Abril não se cumpre externamente enquanto acontecerem Mediterrâneos e Lampedusas, Nigérias e Boko Harams, Quénias, Hutus e Tutsis, Ucrânias e Rússias e nada fizermos ou, porque o nosso clube de futebol ganhou, tudo esquecermos ao fim de uma semana. Enquanto não tivermos um “Charlie” sempre alerta em cada um de nós, e não apenas quando os jornalistas ecoam o nosso pranto, continuaremos a ter um abril, minúsculo.
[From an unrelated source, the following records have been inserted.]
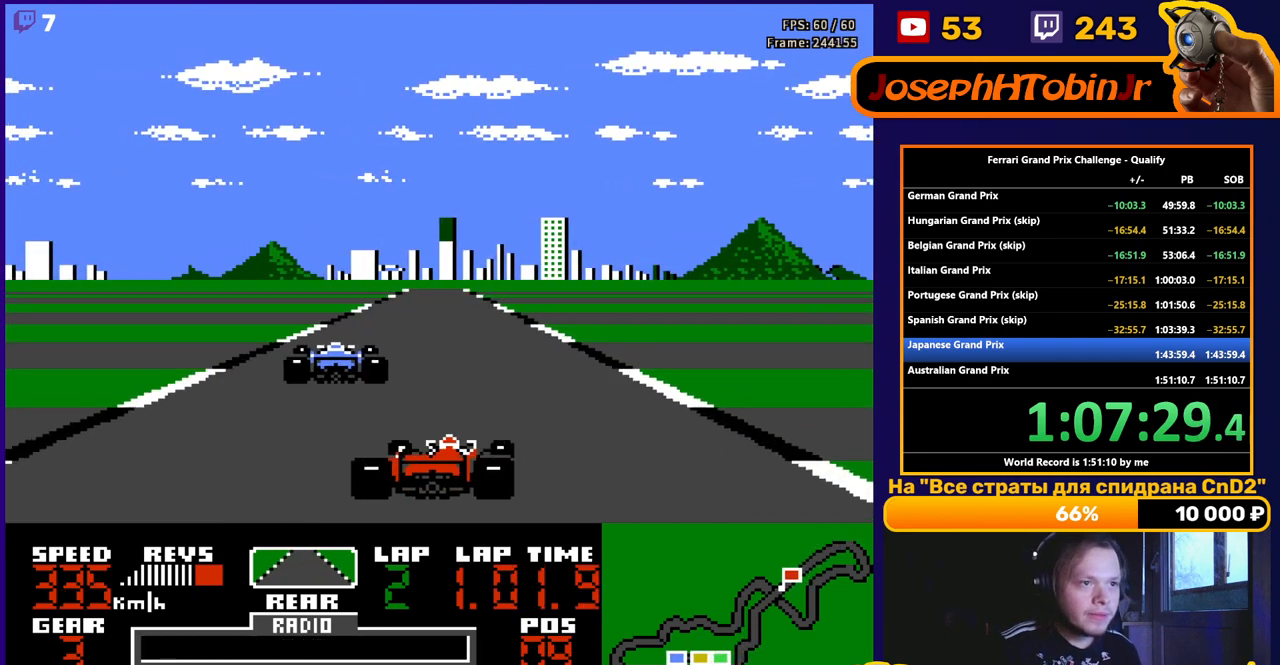
{"buttons": ["A"], "events": [[83, "DPAD_RIGHT", "up"], [367, "DPAD_RIGHT", "down"], [433, "DPAD_RIGHT", "up"]]}
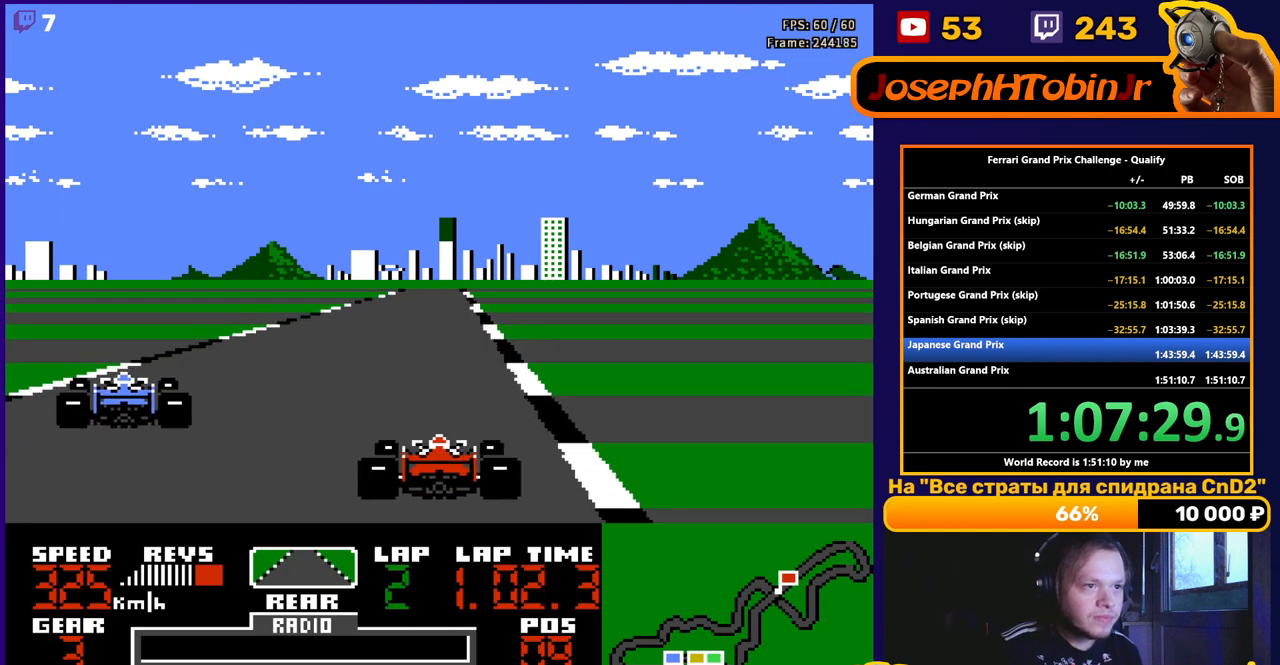
{"buttons": ["A"], "events": []}
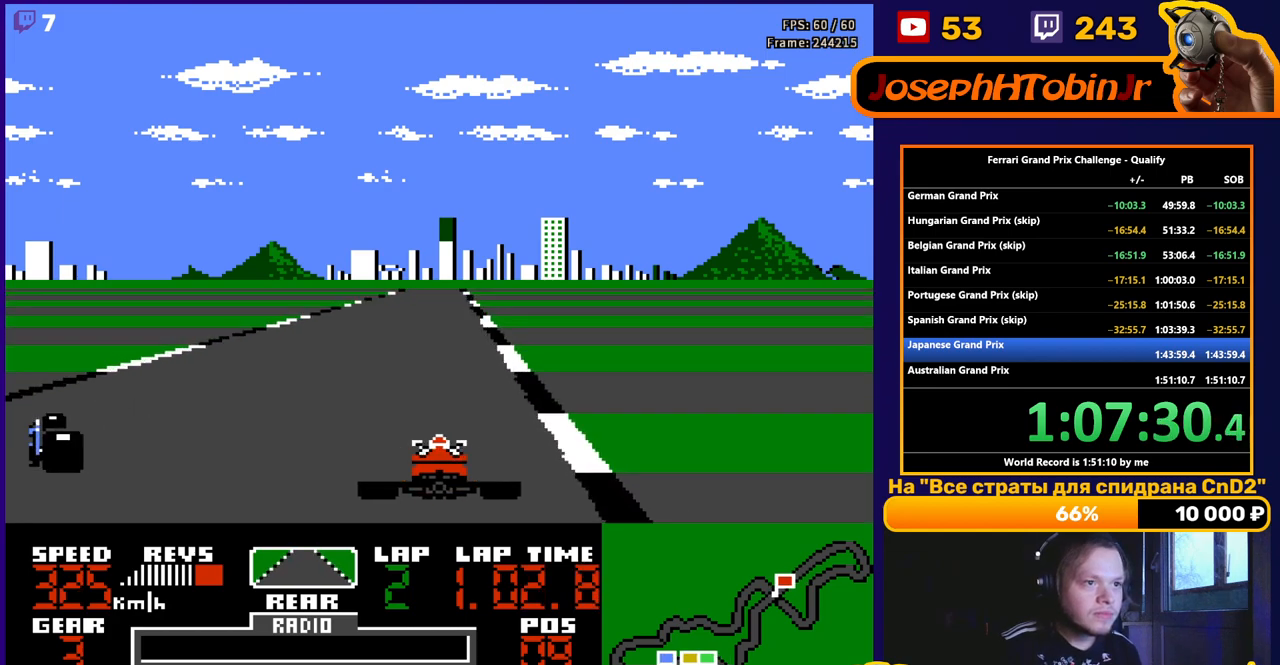
{"buttons": ["A"], "events": []}
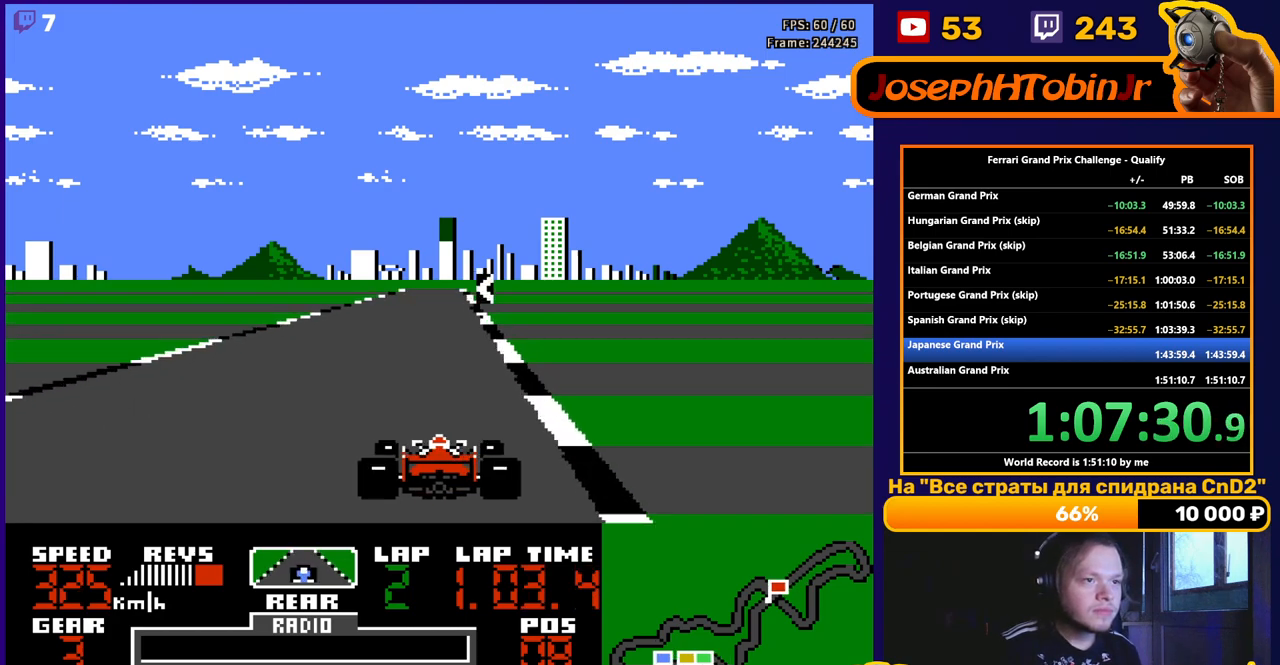
{"buttons": ["A", "DPAD_LEFT"], "events": [[300, "DPAD_LEFT", "down"]]}
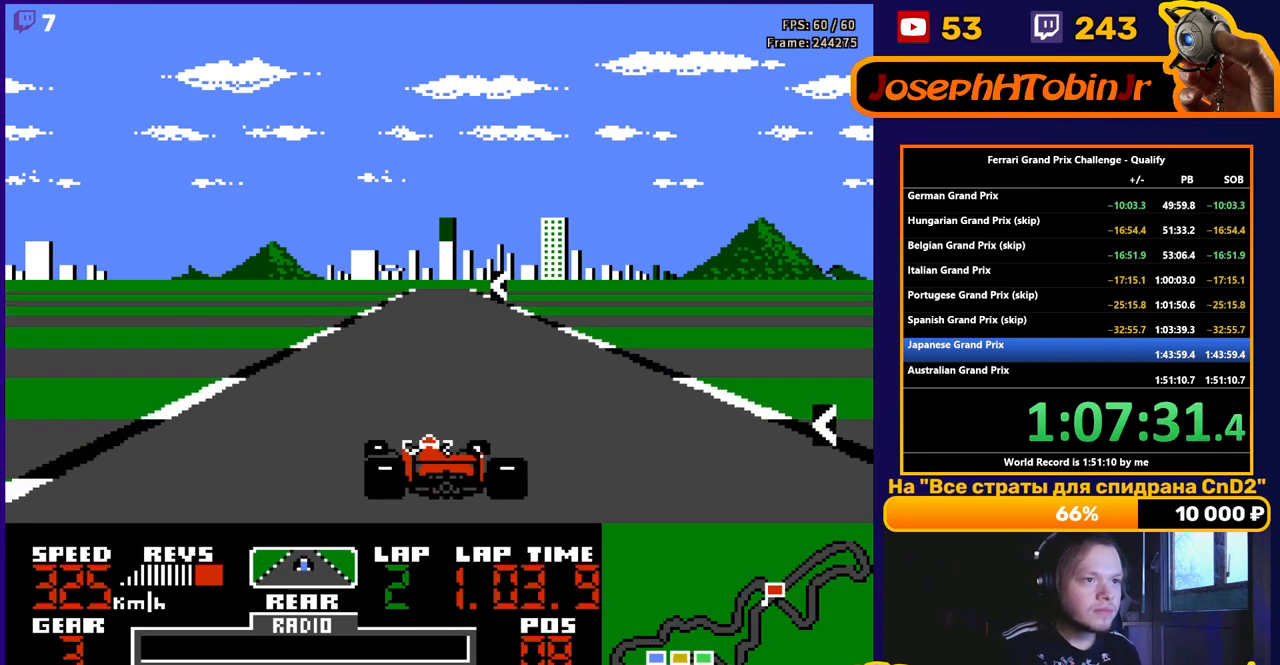
{"buttons": ["A", "DPAD_LEFT"], "events": [[67, "DPAD_LEFT", "up"], [350, "DPAD_LEFT", "down"]]}
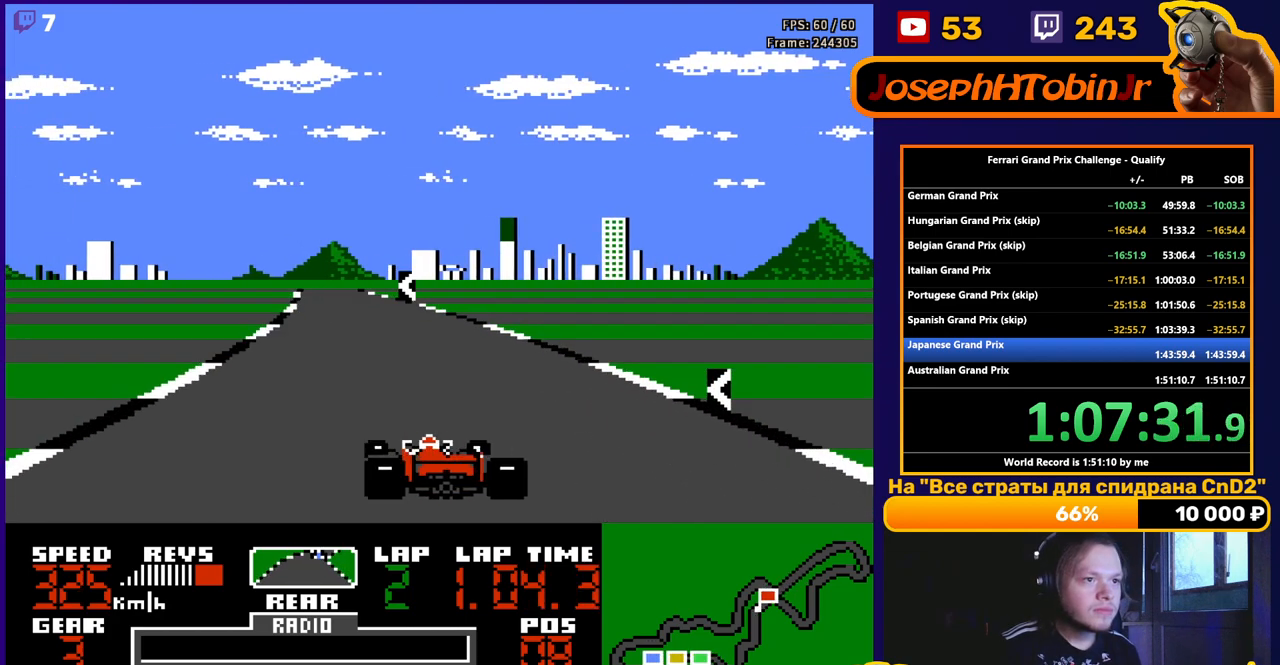
{"buttons": ["A"], "events": [[133, "DPAD_LEFT", "up"], [333, "DPAD_LEFT", "down"], [483, "DPAD_LEFT", "up"]]}
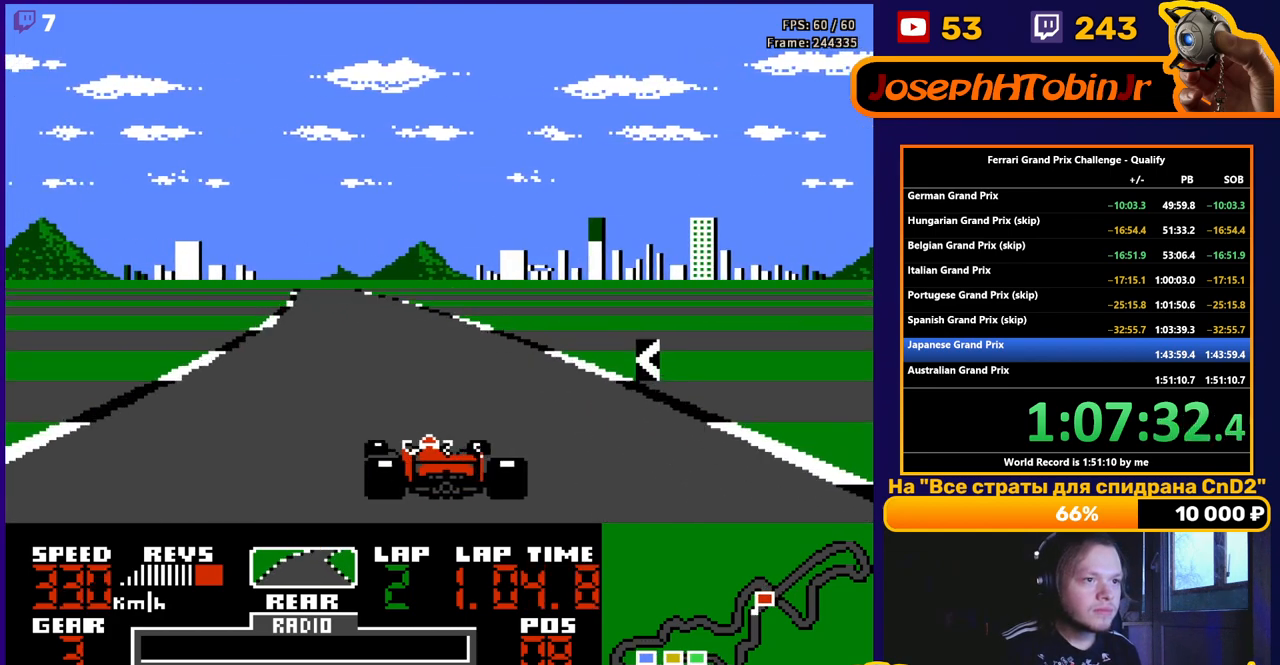
{"buttons": ["A"], "events": [[100, "DPAD_LEFT", "down"], [433, "DPAD_LEFT", "up"]]}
Enquanto o ego tão próprio dos portugueses continuar a gritar mais alto que a vontade de construir uma sociedade mais justa, continuaremos a ter fugas ao segredo de justiça, a ver advogados insultar jornalistas, jornalistas a escrever verdades convenientes para alguns amigos, políticos a mentir e a construir ilegitimamente futuros impensáveis e o povo, às vezes por revolta, outras vezes levado a tal por Marinhos e Pintos e Paulos Morais, a escrever e a falar, nas redes sociais, nas entrevistas, que as televisões fazem nas ruas e nos fóruns radiofónicos, de coisas que desconhece, tratando tudo e todos por igual, sejam jornalistas sérios, sejam políticos sérios, advogados e até magistrados sérios.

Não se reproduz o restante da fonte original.